The odds aren’t good — but these goods are odd!
Saturday night’s electrifying $1.7 billion Powerball jackpot might make you daydream about blowing a lot of cash on a ritzier life — but past big winners prove that the reality of winning big has lead to a lot of low-brow, wacky and tacky purchases.
From family boob jobs to meth trafficking operations, here’s what some former lottery winners have spent their fortunes on.
Bigger, better, badder… naked-er!
Jonathan Vargas, once the youngest person ever to win a Powerball jackpot at age 19, spent part of his $35.3 million fortune on creating “Wrestlicious” — a women’s wrestling show featuring gals in skimpy clothes hitting the ropes.

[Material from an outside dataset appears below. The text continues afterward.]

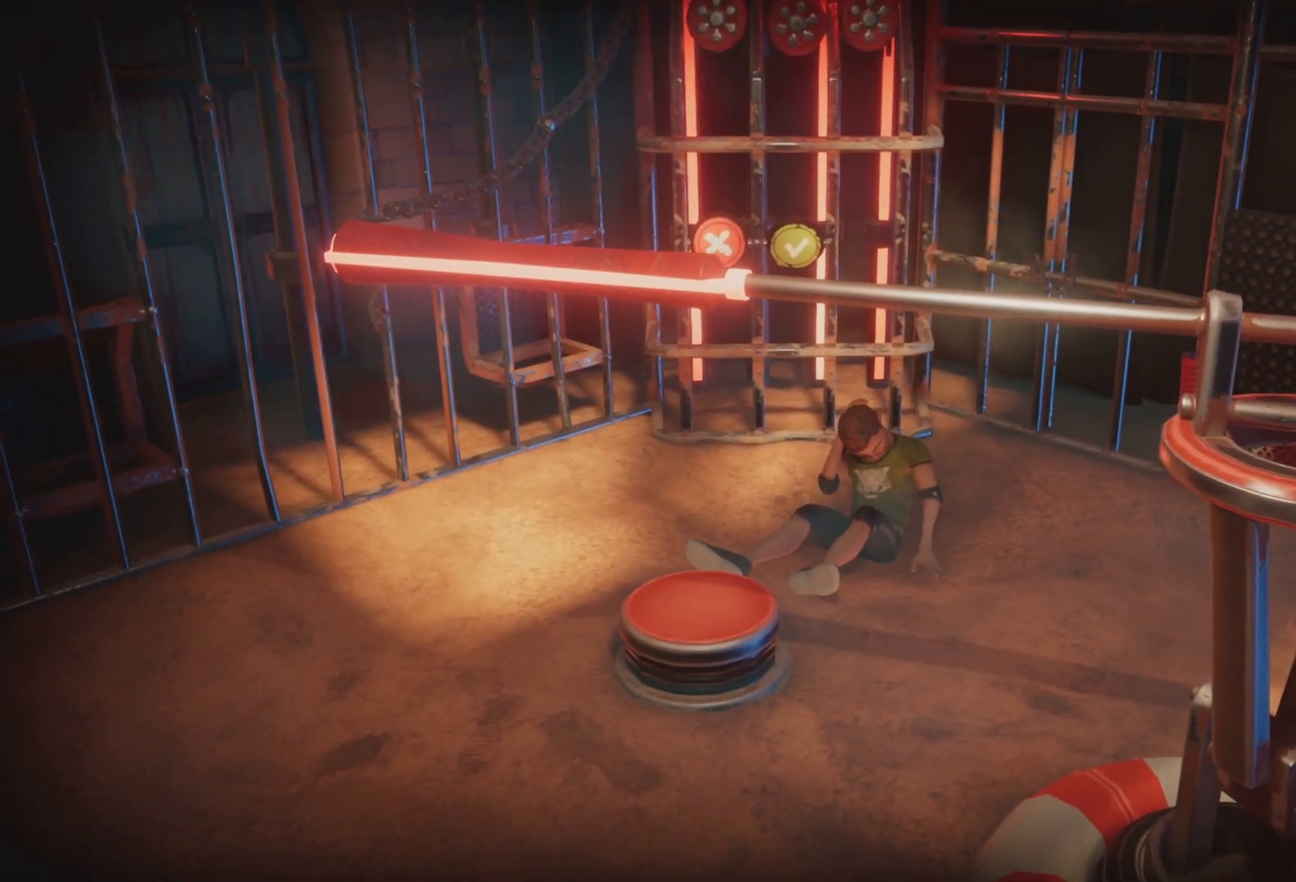
{"buttons": ["A", "B"], "events": []}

Part low-budget Royal Rumble, part “sketch comedy,” the Tampa-based program aired in 2010, two years after Vargas hit it big in South Carolina. Vargas even rapped in the show’s campy trailer using on-the-nose moniker “JV Rich.”
But “Wrestlicious” quickly flopped, with critics calling it everything from “sexist” to the “dirt-worst” iteration of the sport, and it was cancelled after just one year.
The ‘high’ life
Ronnie Music Jr., who won $3 million in a Georgia scratch-off lottery, blew much of his money kickstarting a methanphatamine business.
After winning in 2015, the then-44-year-old maintenance supervisor told lottery officials he planned to invest the cash.
That’s one way to put it.
Within months, he had dumped the dough into an illicit operation to traffic hundreds of thousands of dollars worth of speed in Ware County, Georgia.
The big winner was busted when his drug ring partners were caught trying to sell roughly 11 pounds of crystal meth, which had a street value of about $500,000, prosecutors said.
Music pled guilty to conspiring to traffic large amounts of meth in April 2017. He was sentenced to 21 years in federal prison.
Making a splash
John Kutey, one of seven who split a $319 million Mega Millions jackpot in 2011, plunked down cash to build a waterpark in his home town of Green Island, New York.
Kutey donated $200,000 of his $19 million lump sum to the outdoor space, dubbed Spray Park, which opened in 2013 featuring fountains for kids to splash around in, according to a local report.
Breast sister ever
British lottery winner Sarah Cockings won a $4 million Lotto jackpot in 2005 at age 21 — and poured it into some, well, personal assets.
“Just after I won, I bought my two sisters boob jobs,” Cockings, of Whitley Bay, told the UK Mirror last year, on the 25th anniversary of the win.
“But now – I’ve had one myself, because mine were wrecked by breastfeeding. It’s my two-year boob birthday. I love them.”
Going full throttle
Michael Carroll, who won a $13 million lottery jackpot in the UK in 2002, installed a backyard race track where he reportedly hosted wild demolition derbies.
But he blew his entire fortune in less than a decade on wild parties, fancy cars, and a lavish lifestyle — once bragging that he had “slept with over 4,000 women,” according to the Mirror.
Carrol, now 41, eventually had to return to jobs working as a garbage man and at a cookie factory, the paper reported.
House of pain
Edwin Castro, who won the largest Powerball jackpot ever at $2.04 billion in 2022, bought several mansions in California — including a $3.8 Malibu abode that burned down during the LA wildfires in January.
He reportedly also spent $25.5 million on abode in the Hollywood Hills, and bought several high-end vintage sports cars, such as a $500,000 Porsche 911 GT2RS, according to the UK Sun.